### Do this
Convert everything from the line containing "kingdom: Animalia" down to the line containing "genus: Centaurea", both included, into a numbered list that skips blank lines. Leave the pictures out.

(Extracted records)
• • • • • • •

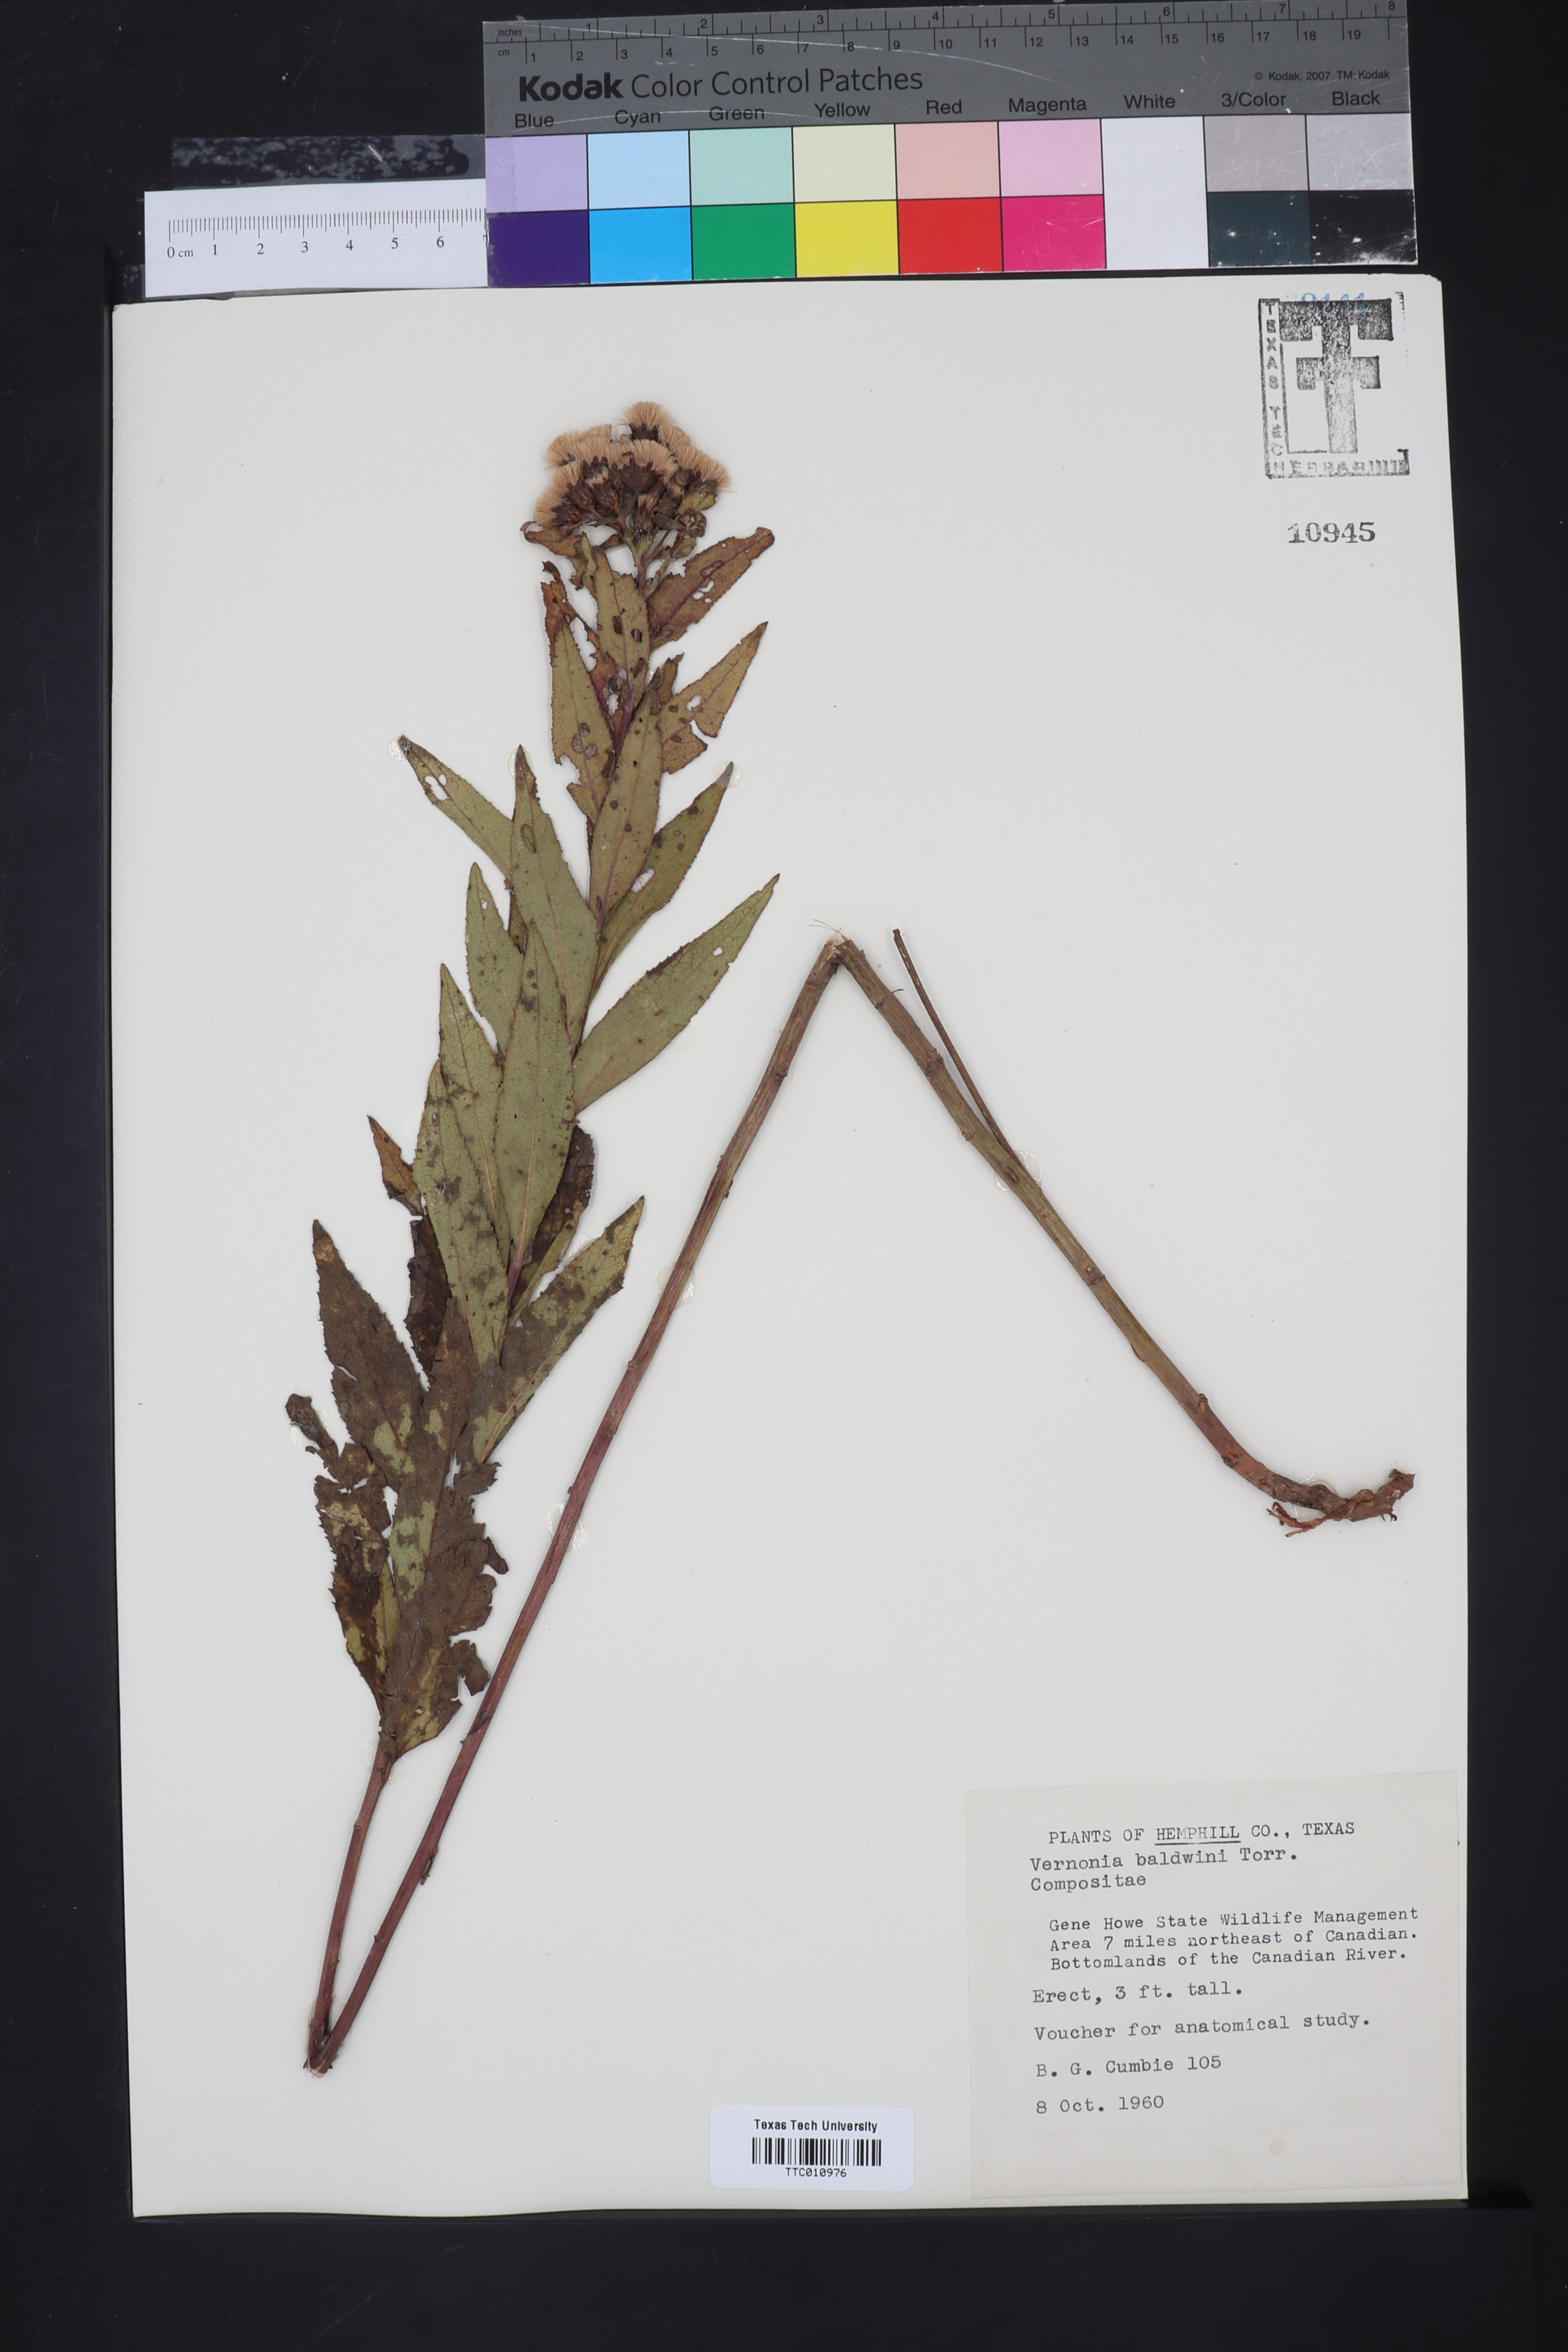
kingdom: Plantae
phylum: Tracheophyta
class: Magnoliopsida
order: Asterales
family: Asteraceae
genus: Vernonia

• • • • • • •

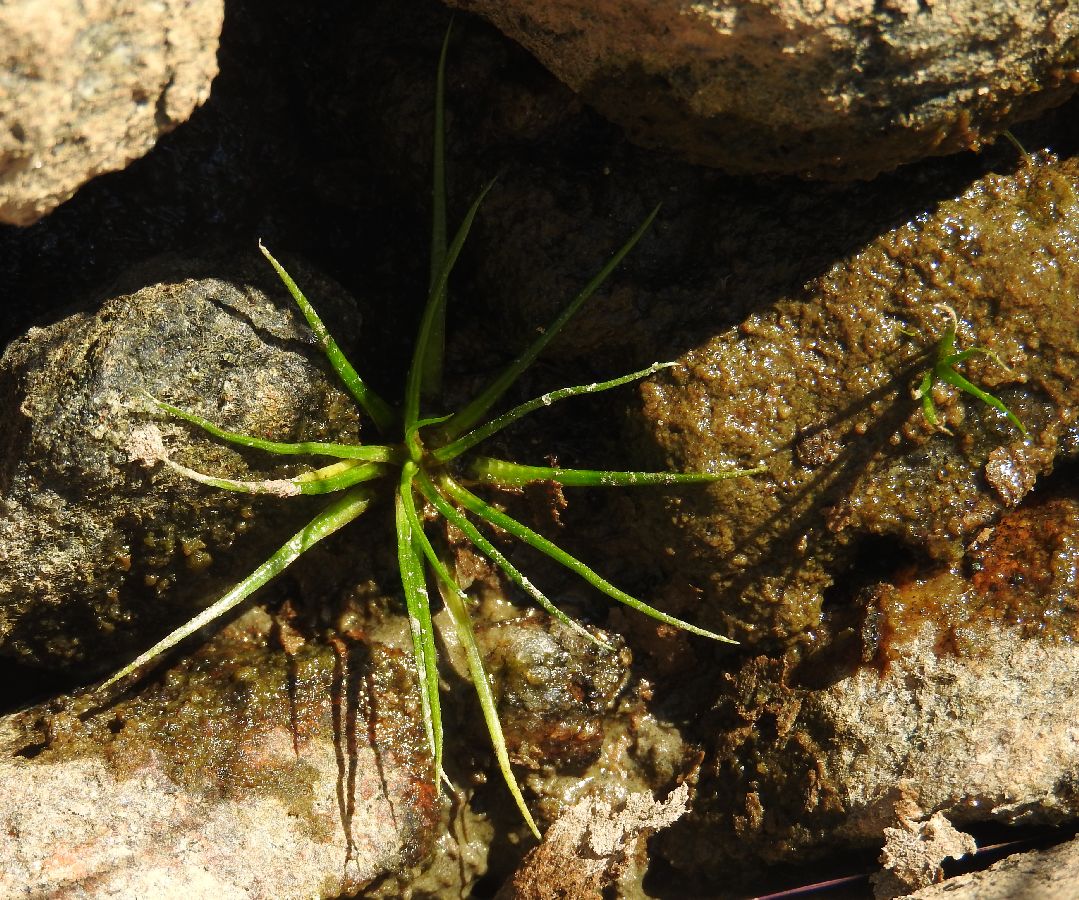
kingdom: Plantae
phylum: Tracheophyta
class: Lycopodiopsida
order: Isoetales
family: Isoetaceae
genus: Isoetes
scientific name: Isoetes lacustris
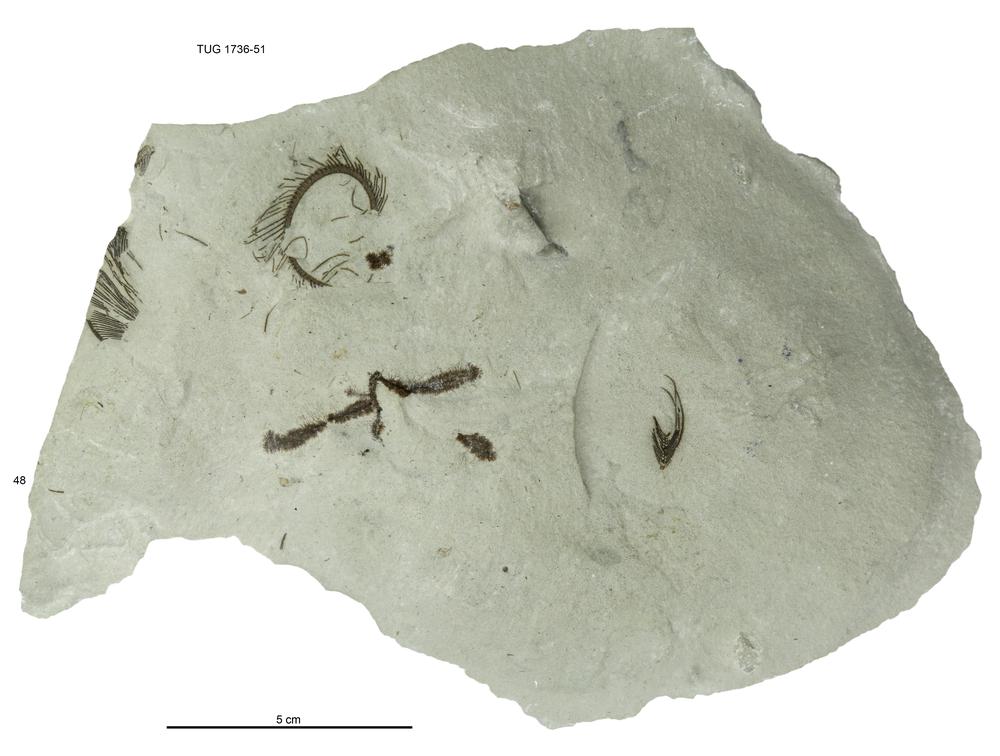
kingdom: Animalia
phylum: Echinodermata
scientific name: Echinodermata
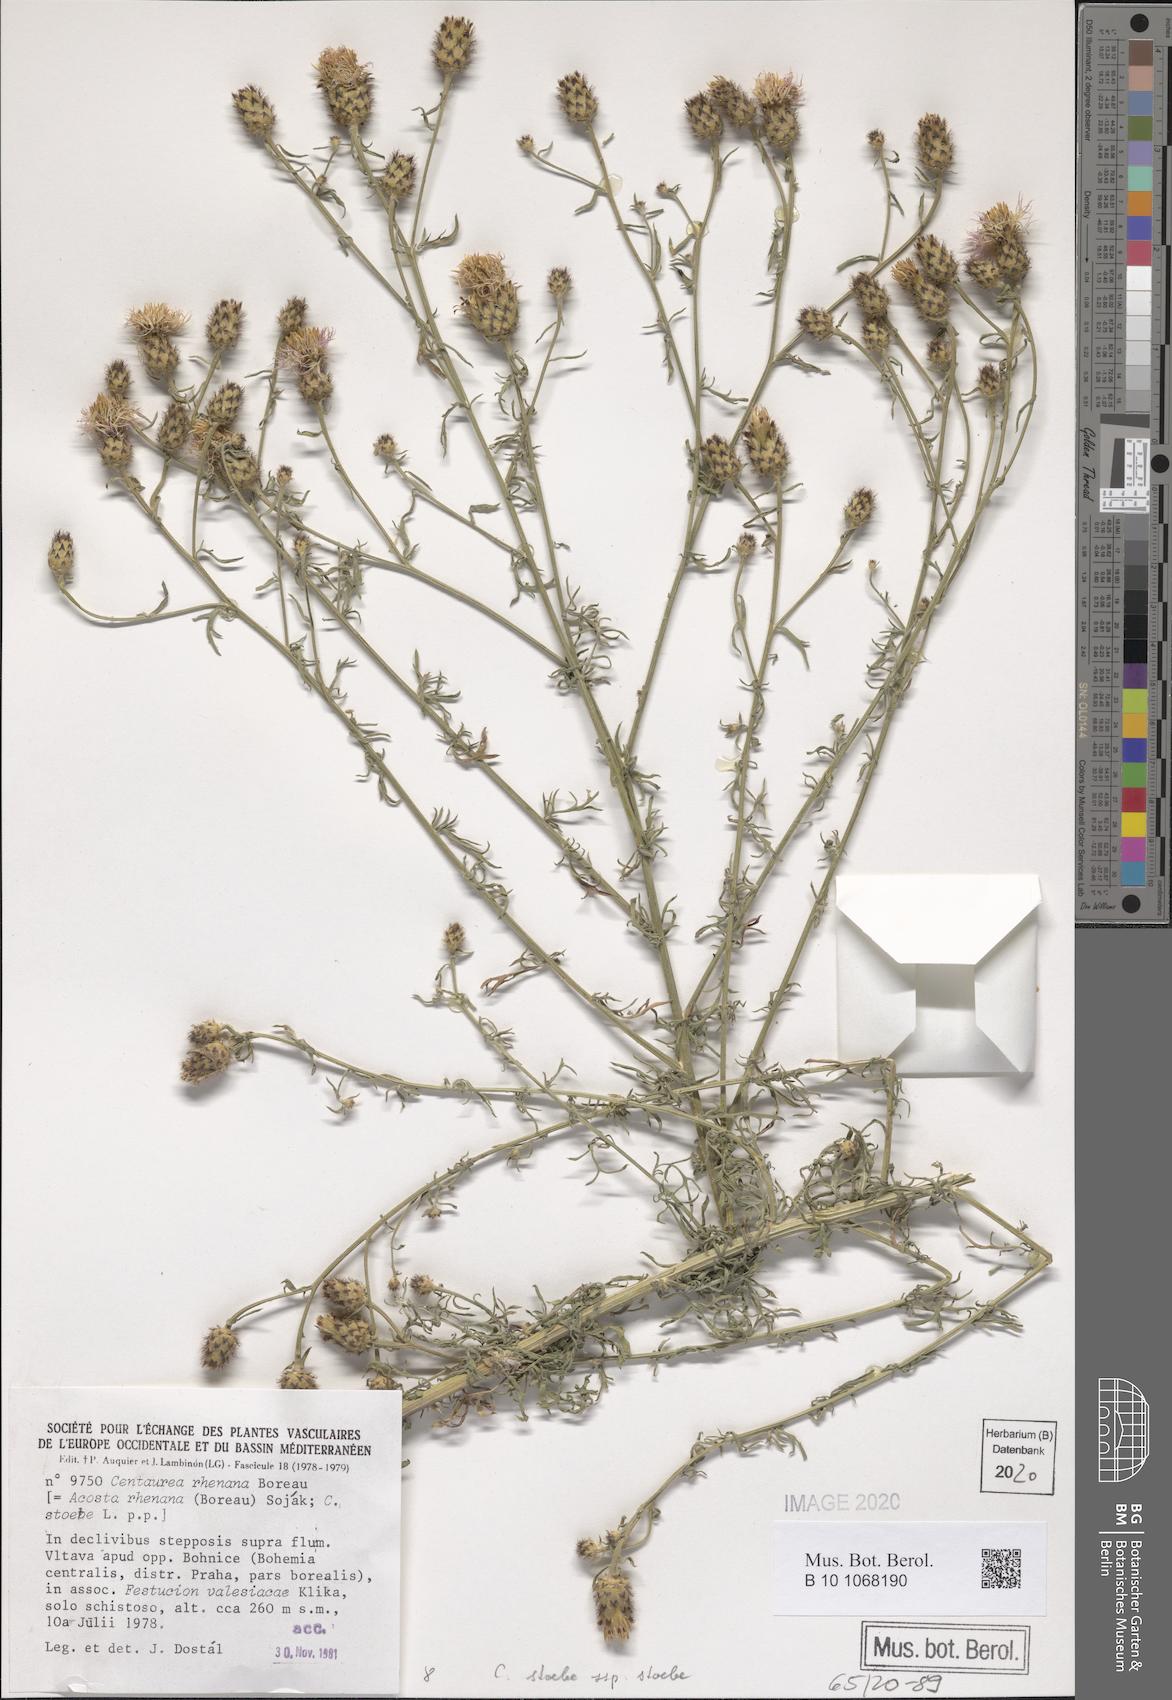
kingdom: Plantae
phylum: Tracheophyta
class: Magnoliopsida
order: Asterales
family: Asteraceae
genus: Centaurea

• • • • • • •

### Expected answer
1. kingdom: Animalia
2. phylum: Echinodermata
3. scientific name: Echinodermata
4. kingdom: Plantae
5. phylum: Tracheophyta
6. class: Magnoliopsida
7. order: Asterales
8. family: Asteraceae
9. genus: Centaurea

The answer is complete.